When scraping websites using a headless browser, if it is possible to call the XMLHttpRequest call using Selenium Requests which is an extension of Selenium-Requests. The Selenium Requests Library works by creating a small webserver, spawning another selenium window and copying all of the browser cookies. The solution is ingenious, and making calls with the requests library makes things a lot easier.
These are the possible pitfalls when using Selenium Requests
- When selenium requests spawns the extra selenium windows to get the cookies this takes time.
- When doing repeated XMLHttpRequest calls, it does not seem to update the cookies, in certain cases it does not work.
- On rare occasions it can crash the headless browser.
Selenium requests is a great addon to to python selenium, and I use it frequently. It is in the cases when Selenium Requests does not work that I am talking about.
Recently a client asked me to scrape results from kickstarter. In this case he wanted all kickstarter projects which are card games in the USA. I was able to locate the XMLHttpRequest, but is sets an anti-xss token on one of the headers. I located where the token is in the webpage and extracted it, but when I set the headers, the request would fail. But when I called the request from within firebug, it worked fine. Inclued in this post is a ipython notebook which explains the technique I used to solve the problem. IPython notebook demonstrating the technique
The important function in example is in SearchPage.doajaxresultsrequest with this piece of javascript code.
1
2
3
4
5
6
7
8
9
10
11
12
13
14
15
16
17
18
var url = arguments[0];
window._jsonResult = null;
var token = document.querySelector('meta[name = "csrf-token"]').getAttribute("content");
var xmlhttp = new XMLHttpRequest();
xmlhttp.onreadystatechange = function() {
if (xmlhttp.readyState == 4 && xmlhttp.status == 200) {
window._jsonResult = jsonResult = JSON.parse(xmlhttp.responseText);
}}
xmlhttp.open("GET", url, true);
xmlhttp.setRequestHeader("X-CSRF-Token",token);
xmlhttp.setRequestHeader("X-Requested-With","XMLHttpRequest")
xmlhttp.setRequestHeader("Accept","application/json, text/javascript, */*; q=0.01")
xmlhttp.send();
return true;;
The url is pulled off the arguments array, the xss token is extracted from the document,and then the XMLHTTPRequest call is setup and called. I decided not to wait for the XMLHTTPRequest call to complete, but instead store the result in window._jsonResult.

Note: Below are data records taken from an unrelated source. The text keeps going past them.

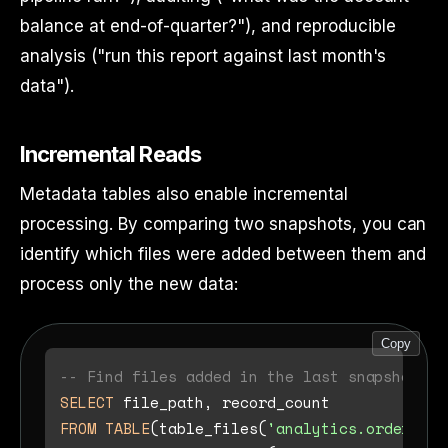
balance at end-of-quarter?"), and reproducible
analysis ("run this report against last month's
data").
Incremental Reads
Metadata tables also enable incremental
processing. By comparing two snapshots, you can
identify which files were added between them and
process only the new data:
Copy
-- Find files added in the last snapshot
SELECT
FROM
TABLE
(table_files(
'analytics.orders'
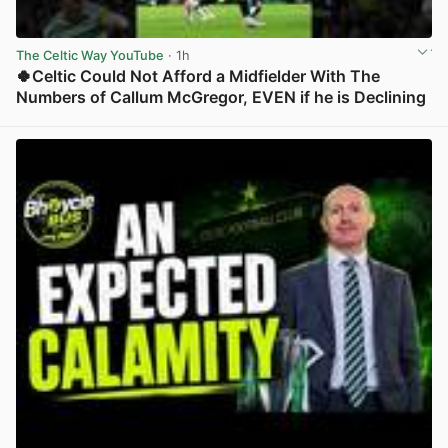
The Celtic Way YouTube
· 1h
🍀Celtic Could Not Afford a Midfielder With The
Numbers of Callum McGregor, EVEN if he is Declining
View post in new tab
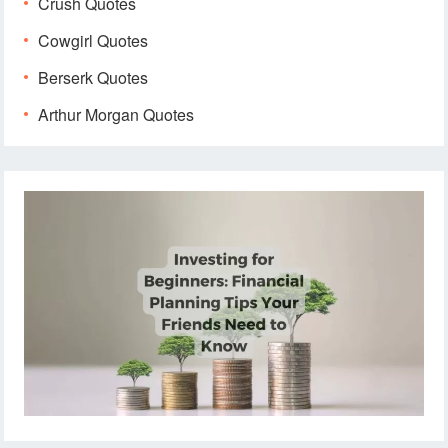
Crush Quotes
Cowgirl Quotes
Berserk Quotes
Arthur Morgan Quotes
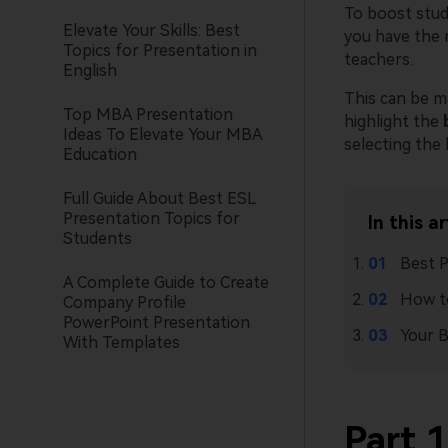
To boost stude
Elevate Your Skills: Best
you have the 
Topics for Presentation in
teachers.
English
This can be ma
Top MBA Presentation
highlight the
Ideas To Elevate Your MBA
selecting the
Education
Full Guide About Best ESL
Presentation Topics for
In this ar
Students
Best P
A Complete Guide to Create
How to
Company Profile
PowerPoint Presentation
Your B
With Templates
Part 1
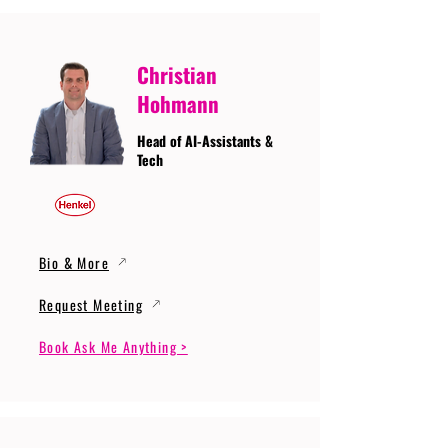
Christian
Hohmann
Head of AI-Assistants &
Tech
Bio & More
Request Meeting
Book Ask Me Anything >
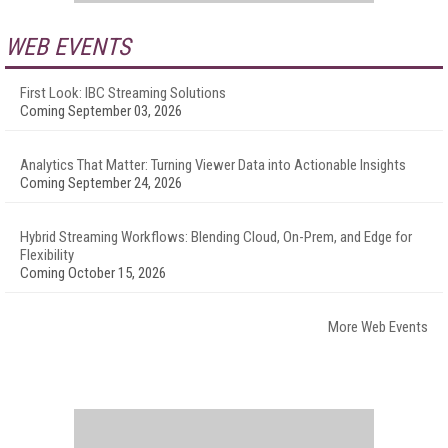
WEB EVENTS
First Look: IBC Streaming Solutions
Coming September 03, 2026
Analytics That Matter: Turning Viewer Data into Actionable Insights
Coming September 24, 2026
Hybrid Streaming Workflows: Blending Cloud, On-Prem, and Edge for
Flexibility
Coming October 15, 2026
More Web Events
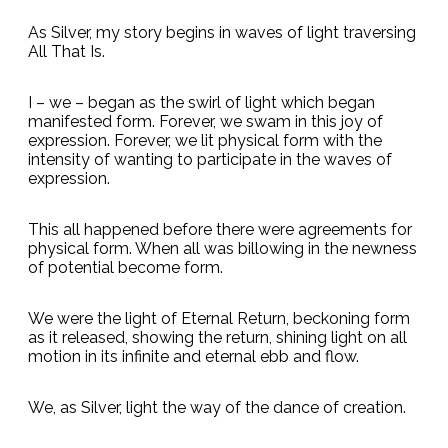
As Silver, my story begins in waves of light traversing
All That Is.
I – we – began as the swirl of light which began
manifested form. Forever, we swam in this joy of
expression. Forever, we lit physical form with the
intensity of wanting to participate in the waves of
expression.
This all happened before there were agreements for
physical form. When all was billowing in the newness
of potential become form.
We were the light of Eternal Return, beckoning form
as it released, showing the return, shining light on all
motion in its infinite and eternal ebb and flow.
We, as Silver, light the way of the dance of creation.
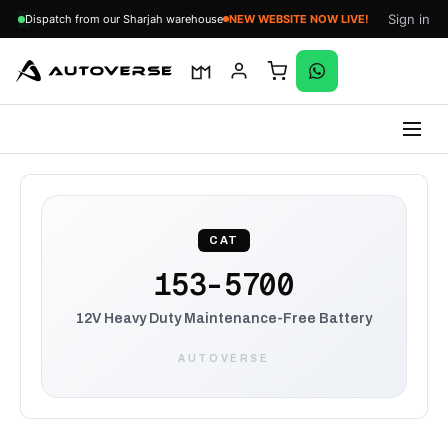
Sign in
Dispatch from our Sharjah warehouse
NEW WEBSITE NOW LIVE!
Skip
to
content
CAT
153-5700
12V Heavy Duty Maintenance-Free Battery
AUTOVERSE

A second call is then made with getajaxresult to return the result. In this case the XMLHttpRequest is parsed into json before it is stored, that means when the result is fetched by python there is no need to parse it with JSON.
The first example uses the browser class of my docker_rpyc module . The second example uses the worker class of my rpyc_docker module which means the browser is running totally headless and isolated within a docker container. Since my library uses rpyc the code is almost identical, and the same SearchPage class in the same namespace can be used. It is also possible to run multiple isolated headless browsers.
Possible improvements on the technique.
- Instead of making two calls to get the result, wait till the XMLHttpRequest finishes before returning, I am not really sure if this is an improvement.
- Have the XMLHttpRequest call save the status of the request instead of just saving the result.
- Have an array which stores XMLHttpRequests, and then repeatedly call the request function. Since javascript is able to do asycronous requests this would probably be a lot quicker for multiple XMLHttpRequests.
- A similar technique can be used to hook HMLHttpRequests, and then intercepting the results.
Why this matters ?
In the past scraping web pages could be done with just curl and raw http requests. But websites have transformed from a series of static pages, into applications running inside a web browser. As a result new web scraping techniques need to be developed. From my experience the hybrid method of web scraping websites is highly effective. So a combination of raw http calls, running headless browsers and injecting javacripts.